Ya no había galeones en el puerto, ni Rollo de Justicia en la plaza, ni arcabuces, ni yelmos, ni pendones, ni cruces trágicas en las calles de Nuestra Señora del Buen Ayre. Seguía llena de españoles, pero ya sin espadas, celadas ni petos.
Ahora todos eran «gayegos» y armados solo de manos limpias y duras, de terca honradez todos los días hábiles y alguno más, si se cuadraba… Y al hombro gaitas plañideras todos los domingos y fiestas de convocar y guarecer «queimadas» y nostalgias.

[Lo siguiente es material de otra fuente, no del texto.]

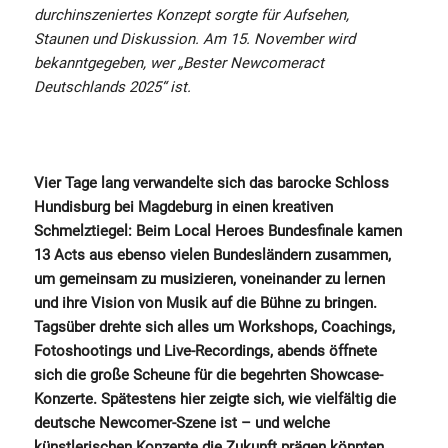
durchinszeniertes Konzept sorgte für Aufsehen,
Staunen und Diskussion. Am 15. November wird
bekanntgegeben, wer „Bester Newcomeract
Deutschlands 2025“ ist.
Vier Tage lang verwandelte sich das barocke Schloss
Hundisburg bei Magdeburg in einen kreativen
Schmelztiegel: Beim Local Heroes Bundesfinale kamen
13 Acts aus ebenso vielen Bundesländern zusammen,
um gemeinsam zu musizieren, voneinander zu lernen
und ihre Vision von Musik auf die Bühne zu bringen.
Tagsüber drehte sich alles um Workshops, Coachings,
Fotoshootings und Live-Recordings, abends öffnete
sich die große Scheune für die begehrten Showcase-
Konzerte. Spätestens hier zeigte sich, wie vielfältig die
deutsche Newcomer-Szene ist – und welche
künstlerischen Konzepte die Zukunft prägen könnten.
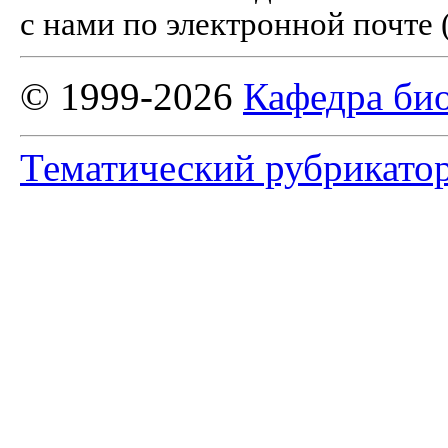
с нами по электронной почте 
© 1999-2026
Кафедра би
Тематический рубрикато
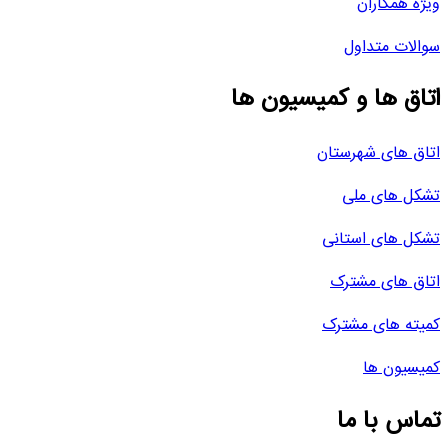
ویژه همکاران
سوالات متداول
اتاق ها و کمیسیون ها
اتاق های شهرستان
تشکل های ملی
تشکل های استانی
اتاق های مشترک
کمیته های مشترک
کمیسیون ها
تماس با ما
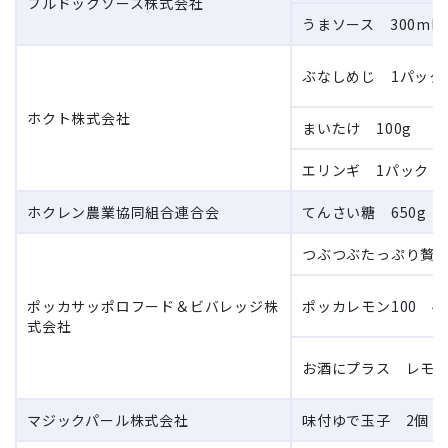
ブルドックソース株式会社
うまソース 300ml
ぶなしめじ 1パック
ホクト株式会社
まいたけ 100g
エリンギ 1パック
ホクレン農業協同組合連合会
てんさい糖 650g
つぶつぶたっぷり贅沢
ポッカサッポロフード＆ビバレッジ株
ポッカレモン100 45
式会社
お酒にプラス レモン 
マジックパール株式会社
味付ゆで玉子 2個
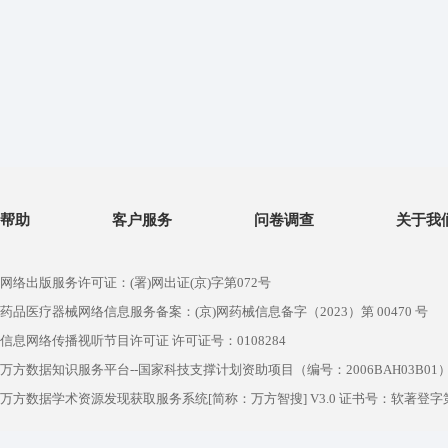
帮助
客户服务
问卷调查
关于我
网络出版服务许可证：(署)网出证(京)字第072号
药品医疗器械网络信息服务备案：(京)网药械信息备字（2023）第 00470 号
信息网络传播视听节目许可证 许可证号：0108284
万方数据知识服务平台--国家科技支撑计划资助项目（编号：2006BAH03B01
万方数据学术资源发现获取服务系统[简称：万方智搜] V3.0 证书号：软著登字第1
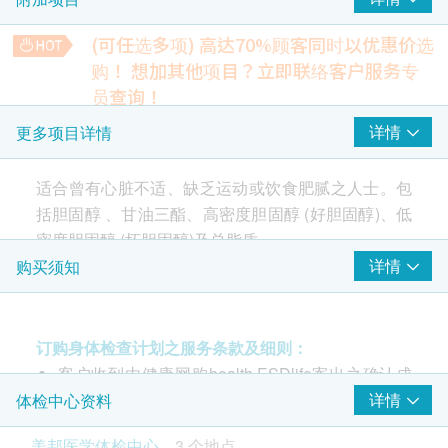
总胆固醇
甘油三酯
(可任选多项) 高达70%顾客同时以优惠价选
高密度胆固醇
购！
想加其他项目？立即联络客户服务专
低密度胆固醇
员查询！
癌症指标19.9 (胰脏)
详情
更多项目详情
胰臟癌指標
380.0
HK$
适合曾有心脏不适、缺乏运动或饮食肥腻之人士。包
括胆固醇 、甘油三酯、高密度胆固醇 (好胆固醇)、低
4合1心血管疾病伸延检查
检查能反映患多种心血管疾病的可能性、预测中风危险及血凝
密度胆固醇 (坏胆固醇)及总脂质。
固问题
详情
购买须知
600.0
HK$
包括胆固醇 、甘油三酯、高密度胆固醇 (好胆固醇)、
低密度胆固醇 (坏胆固醇)及总脂质。
癌胚抗原 72.4 (胃)
胃癌指標
订购身体检查计划之服务条款及细则：
380.0
HK$
客户收到由健康网购health.ESDlife寄出之确认成
注意事项:
功付款电邮后，美邦医学体检中心将于随后1-2个
详情
体检中心资料
- 请详阅以下「条款及细则」了解更多服务需知及注
癌胚抗原 CEA (肠)
工作天的办公时间内，致电客户预约身体检查的时
意事项
結腸癌指標
美邦医学体检中心
3 个地点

Lorca supo -le contaron- que a éstas las traducían como morriña, una especie de pequeña muerte, una muertecita. La padecían cuando, en el paseo dominical, miraban hacia el Este, sobre el inacabable obstáculo de barro que los separaba de Galicia.
Entonces el poeta, tomando papel y lágrimas, describió lo que todos ellos sentían, mas no sabían definir. Él, español y andaluz, le puso nombre y color gallego al dolor de sus hermanos del norte:
Bermello muro de lama”.
¿Habrá imaginado García Lorca que un lejano día , a orillas del mismo río que inspiró su poema, una voz de mujer enérgica y dulce, con acento rosaliano y con genética genuinamente gallega, lo interpretaría como nadie?
Quizás sí; aunque nunca lo sabremos. No le dieron tiempo de contárnoslo. Lo asesinó, apenas veinticuatro meses más tarde, «por rojo y por marica», la sucia intolerancia. Tenía 38 años.
Pero no dudo que el genial andaluz estaría encantado con esta perfecta trilogía de su poema, en la voz de la intérprete uruguaya Cristina Fernández, con música de Xoán Rubia.
Federico, sensible y emocionado, la aplaudiría a rabiar.